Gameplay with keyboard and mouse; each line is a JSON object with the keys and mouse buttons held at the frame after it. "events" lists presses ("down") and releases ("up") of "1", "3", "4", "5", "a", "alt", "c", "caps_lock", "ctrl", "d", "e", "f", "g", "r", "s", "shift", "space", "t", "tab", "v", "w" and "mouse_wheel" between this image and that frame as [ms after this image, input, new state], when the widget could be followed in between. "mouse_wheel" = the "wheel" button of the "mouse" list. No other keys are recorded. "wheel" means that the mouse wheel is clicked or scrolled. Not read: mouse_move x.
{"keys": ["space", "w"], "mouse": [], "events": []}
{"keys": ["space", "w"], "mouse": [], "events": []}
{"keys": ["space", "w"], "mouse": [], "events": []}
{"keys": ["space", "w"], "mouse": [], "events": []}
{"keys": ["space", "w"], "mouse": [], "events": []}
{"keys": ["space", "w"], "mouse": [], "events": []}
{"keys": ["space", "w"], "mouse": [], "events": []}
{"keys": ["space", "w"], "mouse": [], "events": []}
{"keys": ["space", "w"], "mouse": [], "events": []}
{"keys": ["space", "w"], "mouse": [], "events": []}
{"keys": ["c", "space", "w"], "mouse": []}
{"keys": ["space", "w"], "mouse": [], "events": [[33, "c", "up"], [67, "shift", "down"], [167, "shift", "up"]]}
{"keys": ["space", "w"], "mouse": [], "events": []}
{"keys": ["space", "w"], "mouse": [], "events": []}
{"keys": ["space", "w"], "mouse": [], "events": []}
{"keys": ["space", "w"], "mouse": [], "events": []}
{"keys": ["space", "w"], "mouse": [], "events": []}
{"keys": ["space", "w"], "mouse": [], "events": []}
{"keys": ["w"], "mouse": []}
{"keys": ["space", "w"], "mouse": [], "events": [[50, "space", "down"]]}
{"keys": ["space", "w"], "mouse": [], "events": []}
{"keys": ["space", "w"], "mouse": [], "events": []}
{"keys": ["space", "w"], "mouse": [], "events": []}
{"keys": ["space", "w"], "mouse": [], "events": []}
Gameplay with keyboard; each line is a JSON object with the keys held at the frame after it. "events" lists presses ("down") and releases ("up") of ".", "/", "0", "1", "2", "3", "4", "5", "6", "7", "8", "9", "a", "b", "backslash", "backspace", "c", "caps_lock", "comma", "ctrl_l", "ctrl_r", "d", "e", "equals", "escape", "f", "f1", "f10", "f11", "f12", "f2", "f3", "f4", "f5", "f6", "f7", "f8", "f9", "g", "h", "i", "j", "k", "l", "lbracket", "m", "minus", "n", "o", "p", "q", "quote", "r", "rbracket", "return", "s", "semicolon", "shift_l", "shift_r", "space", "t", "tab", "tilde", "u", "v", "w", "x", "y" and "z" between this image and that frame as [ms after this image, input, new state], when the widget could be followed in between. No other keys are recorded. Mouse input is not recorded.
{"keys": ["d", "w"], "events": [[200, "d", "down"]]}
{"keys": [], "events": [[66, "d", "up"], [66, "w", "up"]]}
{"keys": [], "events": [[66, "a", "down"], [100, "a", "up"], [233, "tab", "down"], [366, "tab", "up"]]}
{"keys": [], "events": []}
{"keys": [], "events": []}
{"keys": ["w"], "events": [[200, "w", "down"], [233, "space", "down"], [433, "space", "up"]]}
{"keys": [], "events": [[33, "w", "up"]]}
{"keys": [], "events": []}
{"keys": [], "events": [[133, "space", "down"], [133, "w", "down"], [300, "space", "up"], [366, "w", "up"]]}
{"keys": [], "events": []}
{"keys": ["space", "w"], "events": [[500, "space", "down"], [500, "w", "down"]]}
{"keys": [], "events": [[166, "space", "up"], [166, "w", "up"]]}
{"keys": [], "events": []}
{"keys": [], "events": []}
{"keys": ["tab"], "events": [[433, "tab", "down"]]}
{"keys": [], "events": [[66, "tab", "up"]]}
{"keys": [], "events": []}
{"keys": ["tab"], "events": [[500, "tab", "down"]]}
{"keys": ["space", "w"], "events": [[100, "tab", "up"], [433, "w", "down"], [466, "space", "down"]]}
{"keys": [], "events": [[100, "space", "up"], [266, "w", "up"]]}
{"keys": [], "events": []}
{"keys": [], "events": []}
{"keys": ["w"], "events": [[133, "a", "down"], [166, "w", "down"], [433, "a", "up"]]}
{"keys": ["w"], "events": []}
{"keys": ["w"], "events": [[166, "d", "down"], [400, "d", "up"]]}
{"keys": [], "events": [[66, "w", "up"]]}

========================================================================

**Try it:**
The expected answer is each line of the records above that includes the string "when".

**Solution to this exercise:**
Gameplay with keyboard and mouse; each line is a JSON object with the keys and mouse buttons held at the frame after it. "events" lists presses ("down") and releases ("up") of "1", "3", "4", "5", "a", "alt", "c", "caps_lock", "ctrl", "d", "e", "f", "g", "r", "s", "shift", "space", "t", "tab", "v", "w" and "mouse_wheel" between this image and that frame as [ms after this image, input, new state], when the widget could be followed in between. "mouse_wheel" = the "wheel" button of the "mouse" list. No other keys are recorded. "wheel" means that the mouse wheel is clicked or scrolled. Not read: mouse_move x.
Gameplay with keyboard; each line is a JSON object with the keys held at the frame after it. "events" lists presses ("down") and releases ("up") of ".", "/", "0", "1", "2", "3", "4", "5", "6", "7", "8", "9", "a", "b", "backslash", "backspace", "c", "caps_lock", "comma", "ctrl_l", "ctrl_r", "d", "e", "equals", "escape", "f", "f1", "f10", "f11", "f12", "f2", "f3", "f4", "f5", "f6", "f7", "f8", "f9", "g", "h", "i", "j", "k", "l", "lbracket", "m", "minus", "n", "o", "p", "q", "quote", "r", "rbracket", "return", "s", "semicolon", "shift_l", "shift_r", "space", "t", "tab", "tilde", "u", "v", "w", "x", "y" and "z" between this image and that frame as [ms after this image, input, new state], when the widget could be followed in between. No other keys are recorded. Mouse input is not recorded.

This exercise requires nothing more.